A paper announcing the discovery of the Pacific Northwest outbreak was published recently in “PLoS Pathogens,” where the authors noted that the disease is a significant “threat to agricultural and domestic animals… and thus the need for cooperation among health officials is critical.” The authors say that the type of C. Gattii found in Oregon is “hypervirulent” and that its range in the U.S. may expand further.

Speaking recently in Los Angeles, the paper’s lead author, Edmond J. Byrnes III, a molecular biologist at Duke University Medical Center, said he doesn’t consider the fungus a “large threat at this time” but expressed concern about its continued geographic spread and the increasing number of observed cases of fungal-caused disease.

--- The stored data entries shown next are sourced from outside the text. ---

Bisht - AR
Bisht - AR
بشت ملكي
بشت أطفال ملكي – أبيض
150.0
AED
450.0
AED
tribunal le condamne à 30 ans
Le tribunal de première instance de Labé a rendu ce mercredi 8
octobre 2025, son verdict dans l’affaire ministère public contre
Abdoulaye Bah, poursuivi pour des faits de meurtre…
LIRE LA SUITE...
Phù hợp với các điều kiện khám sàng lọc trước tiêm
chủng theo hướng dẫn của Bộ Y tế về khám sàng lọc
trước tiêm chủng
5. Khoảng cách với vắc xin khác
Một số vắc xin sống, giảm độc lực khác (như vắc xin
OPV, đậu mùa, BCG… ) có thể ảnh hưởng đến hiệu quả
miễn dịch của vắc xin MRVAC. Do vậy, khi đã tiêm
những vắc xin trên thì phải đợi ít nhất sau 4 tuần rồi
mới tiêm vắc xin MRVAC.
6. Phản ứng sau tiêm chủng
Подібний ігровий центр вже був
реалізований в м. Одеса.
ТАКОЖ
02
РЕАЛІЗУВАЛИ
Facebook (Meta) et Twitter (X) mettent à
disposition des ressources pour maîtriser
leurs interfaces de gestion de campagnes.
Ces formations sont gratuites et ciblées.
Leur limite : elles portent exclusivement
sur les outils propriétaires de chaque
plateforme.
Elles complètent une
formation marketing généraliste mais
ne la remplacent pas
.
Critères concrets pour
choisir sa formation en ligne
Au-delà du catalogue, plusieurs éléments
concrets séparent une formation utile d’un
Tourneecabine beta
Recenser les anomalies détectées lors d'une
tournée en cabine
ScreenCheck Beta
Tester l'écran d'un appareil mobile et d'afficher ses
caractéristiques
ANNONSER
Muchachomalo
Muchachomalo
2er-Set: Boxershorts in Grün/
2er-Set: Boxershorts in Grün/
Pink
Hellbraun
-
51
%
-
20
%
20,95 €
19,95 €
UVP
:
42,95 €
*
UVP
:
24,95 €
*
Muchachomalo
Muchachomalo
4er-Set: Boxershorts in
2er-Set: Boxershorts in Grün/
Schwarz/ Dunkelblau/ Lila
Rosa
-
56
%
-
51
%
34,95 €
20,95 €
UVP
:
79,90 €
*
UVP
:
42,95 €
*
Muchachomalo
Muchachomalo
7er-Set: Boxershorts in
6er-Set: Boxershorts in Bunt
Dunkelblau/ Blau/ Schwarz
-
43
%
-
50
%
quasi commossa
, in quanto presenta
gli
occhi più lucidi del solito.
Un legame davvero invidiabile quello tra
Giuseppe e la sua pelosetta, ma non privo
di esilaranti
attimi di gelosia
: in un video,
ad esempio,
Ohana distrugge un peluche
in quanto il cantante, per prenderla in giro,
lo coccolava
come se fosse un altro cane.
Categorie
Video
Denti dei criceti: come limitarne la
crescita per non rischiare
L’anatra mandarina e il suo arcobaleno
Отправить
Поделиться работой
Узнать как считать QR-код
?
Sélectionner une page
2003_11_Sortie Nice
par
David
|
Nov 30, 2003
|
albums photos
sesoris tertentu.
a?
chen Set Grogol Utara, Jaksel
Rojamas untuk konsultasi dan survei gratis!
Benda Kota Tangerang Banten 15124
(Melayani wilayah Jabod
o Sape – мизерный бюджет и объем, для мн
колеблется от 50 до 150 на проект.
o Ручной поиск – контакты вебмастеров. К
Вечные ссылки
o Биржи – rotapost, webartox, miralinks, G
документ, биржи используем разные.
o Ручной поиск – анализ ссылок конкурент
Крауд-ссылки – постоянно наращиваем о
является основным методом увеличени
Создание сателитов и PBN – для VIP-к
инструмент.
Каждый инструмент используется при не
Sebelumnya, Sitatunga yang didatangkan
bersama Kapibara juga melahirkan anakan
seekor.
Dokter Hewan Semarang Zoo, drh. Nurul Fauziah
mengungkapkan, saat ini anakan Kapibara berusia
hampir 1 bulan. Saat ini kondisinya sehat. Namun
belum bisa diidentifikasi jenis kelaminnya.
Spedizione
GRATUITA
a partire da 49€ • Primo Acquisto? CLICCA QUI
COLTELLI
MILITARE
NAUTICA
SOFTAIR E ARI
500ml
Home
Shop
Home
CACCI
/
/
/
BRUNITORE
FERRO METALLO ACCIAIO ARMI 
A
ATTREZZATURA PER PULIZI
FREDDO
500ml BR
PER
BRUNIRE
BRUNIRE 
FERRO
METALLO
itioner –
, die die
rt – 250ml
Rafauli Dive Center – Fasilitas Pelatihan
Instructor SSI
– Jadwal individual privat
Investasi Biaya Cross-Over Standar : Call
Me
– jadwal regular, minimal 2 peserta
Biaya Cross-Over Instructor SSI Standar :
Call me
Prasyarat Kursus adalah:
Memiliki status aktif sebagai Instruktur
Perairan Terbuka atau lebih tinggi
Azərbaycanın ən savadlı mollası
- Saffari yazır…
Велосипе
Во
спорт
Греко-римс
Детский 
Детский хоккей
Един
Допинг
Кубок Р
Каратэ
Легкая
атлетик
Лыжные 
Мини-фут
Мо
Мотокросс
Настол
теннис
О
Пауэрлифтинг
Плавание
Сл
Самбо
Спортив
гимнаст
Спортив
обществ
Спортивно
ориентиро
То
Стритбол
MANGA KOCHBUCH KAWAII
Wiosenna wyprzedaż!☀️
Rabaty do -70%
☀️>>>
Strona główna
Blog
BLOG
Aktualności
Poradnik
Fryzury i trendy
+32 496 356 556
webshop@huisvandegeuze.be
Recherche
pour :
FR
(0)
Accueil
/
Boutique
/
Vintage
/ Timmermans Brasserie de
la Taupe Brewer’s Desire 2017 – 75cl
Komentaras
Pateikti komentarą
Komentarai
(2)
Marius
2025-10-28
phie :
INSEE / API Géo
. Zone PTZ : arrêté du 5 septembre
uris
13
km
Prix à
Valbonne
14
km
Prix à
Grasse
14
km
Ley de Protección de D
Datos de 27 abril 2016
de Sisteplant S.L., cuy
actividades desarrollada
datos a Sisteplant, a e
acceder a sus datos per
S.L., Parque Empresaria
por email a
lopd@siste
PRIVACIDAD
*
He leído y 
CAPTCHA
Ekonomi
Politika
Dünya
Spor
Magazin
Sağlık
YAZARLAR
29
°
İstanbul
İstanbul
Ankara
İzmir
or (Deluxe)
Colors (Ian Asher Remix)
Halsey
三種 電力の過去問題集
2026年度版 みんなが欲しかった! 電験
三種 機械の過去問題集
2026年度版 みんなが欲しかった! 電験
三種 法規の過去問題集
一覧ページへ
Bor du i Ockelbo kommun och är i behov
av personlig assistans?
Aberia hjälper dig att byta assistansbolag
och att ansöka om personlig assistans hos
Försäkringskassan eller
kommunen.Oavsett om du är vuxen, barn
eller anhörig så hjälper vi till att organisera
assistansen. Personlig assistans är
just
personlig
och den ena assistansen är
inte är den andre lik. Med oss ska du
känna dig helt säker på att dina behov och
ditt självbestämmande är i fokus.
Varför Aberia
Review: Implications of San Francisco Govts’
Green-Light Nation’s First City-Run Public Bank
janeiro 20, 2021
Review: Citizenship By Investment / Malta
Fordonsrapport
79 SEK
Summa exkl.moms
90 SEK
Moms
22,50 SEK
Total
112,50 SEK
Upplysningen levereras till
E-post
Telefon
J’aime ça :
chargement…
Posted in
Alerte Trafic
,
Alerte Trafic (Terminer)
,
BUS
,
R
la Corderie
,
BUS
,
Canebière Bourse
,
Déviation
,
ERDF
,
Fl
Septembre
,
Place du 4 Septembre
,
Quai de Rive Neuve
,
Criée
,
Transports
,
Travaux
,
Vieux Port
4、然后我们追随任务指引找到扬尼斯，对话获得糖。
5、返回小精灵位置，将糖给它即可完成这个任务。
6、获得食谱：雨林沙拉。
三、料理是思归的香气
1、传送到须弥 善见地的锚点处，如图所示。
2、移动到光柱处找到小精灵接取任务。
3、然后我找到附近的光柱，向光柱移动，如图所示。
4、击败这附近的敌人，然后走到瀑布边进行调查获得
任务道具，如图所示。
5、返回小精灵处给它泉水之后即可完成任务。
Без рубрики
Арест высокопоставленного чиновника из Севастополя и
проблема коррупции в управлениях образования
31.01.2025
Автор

Rogers says 21 cases of the fungal infection have been noted in humans in the United States, five of which resulted in death.

Because the incidence of disease from C. Gatti is so low, he said diagnosis can prove challenging to physicians, who often have little experience with fungal diseases of the lung.

“Antibacterial antibiotics are often prescribed and they are ineffective against fungi,” Rogers says. “A timely diagnosis and a course of one or more antifungal antibiotics is essential to preventing serious health consequences resulting from delayed treatment.”